In second case if i say:
String s1 = s;
Would s1 refer to the intermediate object pointed to by s or directly to "abc".

hi

understood the following statements and you will get clear on your doubts

1) Any initialisation object will be done by using new operator (i.e)

String s = new String("Testing");

2) Java provides a sring literal("") to create a String object so the above statment can be say as

String s = "Testing".


so the difference between the above two statement was , observe closely the second point and see in the first point now , we are using a String literal and also a new keyword

new String("Testing");

new keyword will create one Stirng object and also for the Stirng literal "Testing"


and

In second case if i say:
String s1 = s;
Would s1 refer to the intermediate object pointed to by s or directly to "abc".
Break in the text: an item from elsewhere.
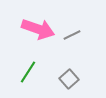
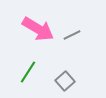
pink arrow: rotated 12 degrees clockwise
gray square: moved 4 px left, 2 px down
yes you are right now you have two refernce s,s1 for a single String object "abc".

Have a look at immutable concept in String .... hope i'm clear to you ....

Hi Arul,
Getting the gist of what you are saying. Now see this:

String s = "Hello";
s(Ref. variable, not object) ----> "Hello" (An 'Object' in String Pool)

String s1 = new String("Hello");
s1(Ref. variable) ----> An anonymous String obj. ----> "Hello"

Now if i say,
String s2 = s1;

Will it be:
1) s2(Ref. variable) ----> anonymous String obj. ----> "Hello"
or
2) s2(Ref. variable) ----> "Hello"

If case 1) is true then it's kinda holding your ear from over your head i.e ridiculous.
If case 2) is true then what happens to the anonymous String object?

hi

hope this example helps you to get the points clear


public class StringTest { public static void main(String a[]) { String s = "abc"; String s1 = new String("abc"); String s2 = s1; String sDuplicate = "abc"; System.out.println("abc == s2 " + ("abc" == s2)); System.out.println("s2 == s1 " + (s2 == s1)); System.out.println("abc == s " + ("abc" == s)); System.out.println("s == s1 " + (s == s1)); System.out.println("s == sDuplicate " + (s == sDuplicate)); } }

output
------------

abc == s2 false
s2 == s1 true
abc == s true
s == s1 false
s == sDuplicate true

Damn, why didn't i checked it myself!!! So this new thing does work in a mysterious way. Thanks Arul, now i'm crystal clear on this.

nice Arul , now you have clearly explained to him with an example ....